- **WORK INSTRUCTION**: Recreate the entire listing that appears below, exactly.

- **COLLECTED MATERIAL**:
○ ○ ○

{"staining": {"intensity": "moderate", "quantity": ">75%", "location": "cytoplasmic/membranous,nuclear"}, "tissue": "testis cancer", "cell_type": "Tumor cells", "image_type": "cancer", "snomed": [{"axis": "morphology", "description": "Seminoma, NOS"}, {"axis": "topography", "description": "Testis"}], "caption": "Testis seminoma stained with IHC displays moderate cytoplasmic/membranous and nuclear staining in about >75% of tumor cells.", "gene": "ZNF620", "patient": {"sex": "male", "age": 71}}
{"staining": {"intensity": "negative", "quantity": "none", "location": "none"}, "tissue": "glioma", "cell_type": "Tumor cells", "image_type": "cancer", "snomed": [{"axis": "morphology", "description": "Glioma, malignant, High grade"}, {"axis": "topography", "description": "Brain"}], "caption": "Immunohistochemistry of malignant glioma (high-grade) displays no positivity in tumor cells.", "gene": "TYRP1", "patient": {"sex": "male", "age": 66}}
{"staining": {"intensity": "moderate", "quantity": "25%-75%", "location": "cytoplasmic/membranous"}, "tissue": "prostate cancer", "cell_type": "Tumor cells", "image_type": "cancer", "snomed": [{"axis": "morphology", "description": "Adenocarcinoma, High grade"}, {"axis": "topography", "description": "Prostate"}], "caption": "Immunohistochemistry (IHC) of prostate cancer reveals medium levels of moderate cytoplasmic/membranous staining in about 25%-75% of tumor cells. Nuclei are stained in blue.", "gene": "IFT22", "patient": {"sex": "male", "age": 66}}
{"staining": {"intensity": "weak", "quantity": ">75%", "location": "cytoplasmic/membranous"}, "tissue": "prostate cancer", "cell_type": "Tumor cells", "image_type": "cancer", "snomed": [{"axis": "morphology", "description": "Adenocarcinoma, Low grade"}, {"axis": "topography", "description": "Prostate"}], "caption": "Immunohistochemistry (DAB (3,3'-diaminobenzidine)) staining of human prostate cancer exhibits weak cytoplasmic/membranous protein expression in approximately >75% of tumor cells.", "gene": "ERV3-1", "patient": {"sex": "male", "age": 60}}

○ ○ ○

- **ANSWER TO THIS EXERCISE**:
{"staining": {"intensity": "moderate", "quantity": ">75%", "location": "cytoplasmic/membranous,nuclear"}, "tissue": "testis cancer", "cell_type": "Tumor cells", "image_type": "cancer", "snomed": [{"axis": "morphology", "description": "Seminoma, NOS"}, {"axis": "topography", "description": "Testis"}], "caption": "Testis seminoma stained with IHC displays moderate cytoplasmic/membranous and nuclear staining in about >75% of tumor cells.", "gene": "ZNF620", "patient": {"sex": "male", "age": 71}}
{"staining": {"intensity": "negative", "quantity": "none", "location": "none"}, "tissue": "glioma", "cell_type": "Tumor cells", "image_type": "cancer", "snomed": [{"axis": "morphology", "description": "Glioma, malignant, High grade"}, {"axis": "topography", "description": "Brain"}], "caption": "Immunohistochemistry of malignant glioma (high-grade) displays no positivity in tumor cells.", "gene": "TYRP1", "patient": {"sex": "male", "age": 66}}
{"staining": {"intensity": "moderate", "quantity": "25%-75%", "location": "cytoplasmic/membranous"}, "tissue": "prostate cancer", "cell_type": "Tumor cells", "image_type": "cancer", "snomed": [{"axis": "morphology", "description": "Adenocarcinoma, High grade"}, {"axis": "topography", "description": "Prostate"}], "caption": "Immunohistochemistry (IHC) of prostate cancer reveals medium levels of moderate cytoplasmic/membranous staining in about 25%-75% of tumor cells. Nuclei are stained in blue.", "gene": "IFT22", "patient": {"sex": "male", "age": 66}}
{"staining": {"intensity": "weak", "quantity": ">75%", "location": "cytoplasmic/membranous"}, "tissue": "prostate cancer", "cell_type": "Tumor cells", "image_type": "cancer", "snomed": [{"axis": "morphology", "description": "Adenocarcinoma, Low grade"}, {"axis": "topography", "description": "Prostate"}], "caption": "Immunohistochemistry (DAB (3,3'-diaminobenzidine)) staining of human prostate cancer exhibits weak cytoplasmic/membranous protein expression in approximately >75% of tumor cells.", "gene": "ERV3-1", "patient": {"sex": "male", "age": 60}}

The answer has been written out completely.